- [WORK REQUEST]:
From the rows below, pull out each line containing the word "shows".

═══ GIVEN DATA ═══

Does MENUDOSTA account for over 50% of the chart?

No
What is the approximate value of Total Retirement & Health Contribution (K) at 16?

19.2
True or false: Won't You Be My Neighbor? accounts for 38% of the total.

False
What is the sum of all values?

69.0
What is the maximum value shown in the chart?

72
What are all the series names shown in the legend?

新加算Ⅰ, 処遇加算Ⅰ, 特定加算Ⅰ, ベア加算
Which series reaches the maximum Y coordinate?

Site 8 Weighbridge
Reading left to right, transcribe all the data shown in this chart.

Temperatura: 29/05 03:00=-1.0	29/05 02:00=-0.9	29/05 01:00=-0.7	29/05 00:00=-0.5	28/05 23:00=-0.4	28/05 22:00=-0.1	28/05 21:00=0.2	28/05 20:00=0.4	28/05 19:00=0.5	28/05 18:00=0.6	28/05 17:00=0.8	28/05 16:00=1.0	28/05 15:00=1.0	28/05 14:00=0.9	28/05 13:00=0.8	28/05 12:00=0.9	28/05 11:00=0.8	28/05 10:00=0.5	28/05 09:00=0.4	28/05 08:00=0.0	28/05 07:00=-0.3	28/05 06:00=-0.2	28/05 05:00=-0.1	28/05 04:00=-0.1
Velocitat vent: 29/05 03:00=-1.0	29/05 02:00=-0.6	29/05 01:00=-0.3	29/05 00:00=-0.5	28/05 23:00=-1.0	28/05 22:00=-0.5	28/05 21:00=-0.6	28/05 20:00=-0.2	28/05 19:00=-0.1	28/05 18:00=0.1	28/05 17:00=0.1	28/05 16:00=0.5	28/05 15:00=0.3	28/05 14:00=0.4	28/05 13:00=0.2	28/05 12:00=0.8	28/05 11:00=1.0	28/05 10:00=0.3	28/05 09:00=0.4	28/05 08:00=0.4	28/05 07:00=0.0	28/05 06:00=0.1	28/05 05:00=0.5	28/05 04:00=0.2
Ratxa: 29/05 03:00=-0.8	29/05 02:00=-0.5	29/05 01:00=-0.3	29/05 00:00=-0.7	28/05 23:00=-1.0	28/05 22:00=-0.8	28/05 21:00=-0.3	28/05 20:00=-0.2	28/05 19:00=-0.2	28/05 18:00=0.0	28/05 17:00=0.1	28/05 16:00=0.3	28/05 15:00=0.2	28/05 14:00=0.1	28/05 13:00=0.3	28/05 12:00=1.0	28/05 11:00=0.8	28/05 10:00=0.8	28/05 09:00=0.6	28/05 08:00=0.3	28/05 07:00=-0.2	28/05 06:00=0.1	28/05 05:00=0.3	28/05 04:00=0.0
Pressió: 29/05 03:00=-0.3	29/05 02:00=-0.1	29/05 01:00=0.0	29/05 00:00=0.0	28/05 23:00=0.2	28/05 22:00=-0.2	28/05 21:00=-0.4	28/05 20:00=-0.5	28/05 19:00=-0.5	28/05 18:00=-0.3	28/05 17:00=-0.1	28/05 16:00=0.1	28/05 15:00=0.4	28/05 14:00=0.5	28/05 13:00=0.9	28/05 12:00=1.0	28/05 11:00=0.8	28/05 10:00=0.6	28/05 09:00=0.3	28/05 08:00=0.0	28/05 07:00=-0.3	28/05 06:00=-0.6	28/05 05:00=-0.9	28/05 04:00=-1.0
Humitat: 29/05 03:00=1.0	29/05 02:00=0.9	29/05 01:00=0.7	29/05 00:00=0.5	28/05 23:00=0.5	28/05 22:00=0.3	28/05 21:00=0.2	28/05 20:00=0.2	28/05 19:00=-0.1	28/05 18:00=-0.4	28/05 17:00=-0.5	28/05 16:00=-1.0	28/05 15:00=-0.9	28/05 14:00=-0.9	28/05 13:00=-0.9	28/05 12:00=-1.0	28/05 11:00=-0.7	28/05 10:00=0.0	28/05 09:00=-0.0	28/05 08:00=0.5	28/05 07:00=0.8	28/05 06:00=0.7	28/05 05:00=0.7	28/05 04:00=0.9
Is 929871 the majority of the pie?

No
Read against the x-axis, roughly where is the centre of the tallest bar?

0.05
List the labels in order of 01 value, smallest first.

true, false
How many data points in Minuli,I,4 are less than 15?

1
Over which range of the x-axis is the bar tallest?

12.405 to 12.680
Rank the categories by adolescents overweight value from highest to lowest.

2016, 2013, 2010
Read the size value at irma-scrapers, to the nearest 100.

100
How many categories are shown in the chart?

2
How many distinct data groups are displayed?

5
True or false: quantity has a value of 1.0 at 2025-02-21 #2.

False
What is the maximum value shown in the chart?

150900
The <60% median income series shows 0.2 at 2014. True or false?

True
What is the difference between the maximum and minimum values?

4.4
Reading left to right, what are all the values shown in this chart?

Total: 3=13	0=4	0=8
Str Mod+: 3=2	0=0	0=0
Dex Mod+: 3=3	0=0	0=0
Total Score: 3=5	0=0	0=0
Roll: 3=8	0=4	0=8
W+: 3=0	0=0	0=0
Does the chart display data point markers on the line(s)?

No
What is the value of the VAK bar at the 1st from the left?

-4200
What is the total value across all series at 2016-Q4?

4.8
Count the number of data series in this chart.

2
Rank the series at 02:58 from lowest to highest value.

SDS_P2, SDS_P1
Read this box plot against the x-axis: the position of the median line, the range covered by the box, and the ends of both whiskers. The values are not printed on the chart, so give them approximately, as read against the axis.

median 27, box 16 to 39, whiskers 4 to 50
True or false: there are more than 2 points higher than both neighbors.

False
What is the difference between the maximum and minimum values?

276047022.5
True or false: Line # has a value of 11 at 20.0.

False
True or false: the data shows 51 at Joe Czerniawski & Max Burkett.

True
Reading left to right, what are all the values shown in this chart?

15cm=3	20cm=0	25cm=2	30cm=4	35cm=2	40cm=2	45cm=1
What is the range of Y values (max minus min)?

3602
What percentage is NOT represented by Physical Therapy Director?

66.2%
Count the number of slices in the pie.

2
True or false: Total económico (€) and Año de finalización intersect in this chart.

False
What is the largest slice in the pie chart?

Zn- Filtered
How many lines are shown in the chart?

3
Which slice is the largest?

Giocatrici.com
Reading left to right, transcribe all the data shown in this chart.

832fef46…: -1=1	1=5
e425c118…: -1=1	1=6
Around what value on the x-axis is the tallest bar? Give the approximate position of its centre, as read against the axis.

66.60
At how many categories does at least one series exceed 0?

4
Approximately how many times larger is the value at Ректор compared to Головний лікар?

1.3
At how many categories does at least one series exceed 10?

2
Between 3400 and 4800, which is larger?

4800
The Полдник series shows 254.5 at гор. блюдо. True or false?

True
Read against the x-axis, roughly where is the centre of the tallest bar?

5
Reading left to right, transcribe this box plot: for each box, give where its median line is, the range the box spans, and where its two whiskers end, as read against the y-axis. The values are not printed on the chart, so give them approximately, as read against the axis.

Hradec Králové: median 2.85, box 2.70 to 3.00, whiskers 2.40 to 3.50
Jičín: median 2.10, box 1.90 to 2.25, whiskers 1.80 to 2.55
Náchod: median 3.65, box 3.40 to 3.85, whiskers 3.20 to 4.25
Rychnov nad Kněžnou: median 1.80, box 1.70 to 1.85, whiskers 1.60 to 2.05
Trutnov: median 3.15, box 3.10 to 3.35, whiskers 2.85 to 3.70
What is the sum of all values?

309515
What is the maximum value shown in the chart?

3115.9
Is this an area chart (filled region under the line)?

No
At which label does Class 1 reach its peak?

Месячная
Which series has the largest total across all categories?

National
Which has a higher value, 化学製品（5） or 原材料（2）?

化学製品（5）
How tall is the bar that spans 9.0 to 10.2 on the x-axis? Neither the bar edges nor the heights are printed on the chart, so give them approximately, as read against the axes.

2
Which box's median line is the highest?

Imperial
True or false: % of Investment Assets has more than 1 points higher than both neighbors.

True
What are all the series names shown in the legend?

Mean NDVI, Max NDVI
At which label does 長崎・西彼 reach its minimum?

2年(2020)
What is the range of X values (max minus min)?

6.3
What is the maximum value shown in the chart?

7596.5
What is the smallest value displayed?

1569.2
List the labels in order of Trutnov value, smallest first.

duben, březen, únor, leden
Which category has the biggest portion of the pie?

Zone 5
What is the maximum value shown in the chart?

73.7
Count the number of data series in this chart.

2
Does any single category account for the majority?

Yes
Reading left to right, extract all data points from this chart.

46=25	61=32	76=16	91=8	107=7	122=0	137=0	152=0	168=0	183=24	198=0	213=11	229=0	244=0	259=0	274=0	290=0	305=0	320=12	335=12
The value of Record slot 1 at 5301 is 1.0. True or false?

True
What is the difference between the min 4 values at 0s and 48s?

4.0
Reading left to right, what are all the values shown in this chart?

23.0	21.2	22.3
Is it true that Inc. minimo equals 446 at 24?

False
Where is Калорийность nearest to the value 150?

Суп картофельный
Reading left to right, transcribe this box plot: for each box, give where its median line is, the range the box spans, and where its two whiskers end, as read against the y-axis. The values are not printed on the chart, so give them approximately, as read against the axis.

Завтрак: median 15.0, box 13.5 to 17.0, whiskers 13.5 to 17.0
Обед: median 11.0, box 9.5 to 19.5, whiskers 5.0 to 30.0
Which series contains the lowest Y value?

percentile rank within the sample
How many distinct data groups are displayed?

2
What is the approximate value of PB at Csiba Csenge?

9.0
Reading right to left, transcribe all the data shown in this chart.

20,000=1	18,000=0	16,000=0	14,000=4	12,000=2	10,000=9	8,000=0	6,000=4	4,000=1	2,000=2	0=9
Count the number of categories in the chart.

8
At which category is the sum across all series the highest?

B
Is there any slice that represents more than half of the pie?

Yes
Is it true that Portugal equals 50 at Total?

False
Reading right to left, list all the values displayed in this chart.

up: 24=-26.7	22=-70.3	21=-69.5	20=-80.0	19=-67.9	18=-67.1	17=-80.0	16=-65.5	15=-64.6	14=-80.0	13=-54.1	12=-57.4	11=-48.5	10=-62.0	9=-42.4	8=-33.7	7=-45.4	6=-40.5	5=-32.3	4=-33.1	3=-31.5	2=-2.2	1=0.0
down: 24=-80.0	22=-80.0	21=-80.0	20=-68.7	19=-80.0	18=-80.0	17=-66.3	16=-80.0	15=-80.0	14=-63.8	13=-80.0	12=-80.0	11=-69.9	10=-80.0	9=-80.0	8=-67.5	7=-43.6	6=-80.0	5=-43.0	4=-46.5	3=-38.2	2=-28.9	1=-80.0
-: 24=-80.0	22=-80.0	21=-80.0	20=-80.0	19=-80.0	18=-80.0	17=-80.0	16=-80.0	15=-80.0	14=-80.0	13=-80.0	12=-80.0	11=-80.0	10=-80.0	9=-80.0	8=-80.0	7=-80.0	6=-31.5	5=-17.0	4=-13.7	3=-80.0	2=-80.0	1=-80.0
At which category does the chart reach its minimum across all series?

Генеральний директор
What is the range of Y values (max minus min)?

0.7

═══

- [OUTPUT BELOW]:
The <60% median income series shows 0.2 at 2014. True or false?
True or false: the data shows 51 at Joe Czerniawski & Max Burkett.
The Полдник series shows 254.5 at гор. блюдо. True or false?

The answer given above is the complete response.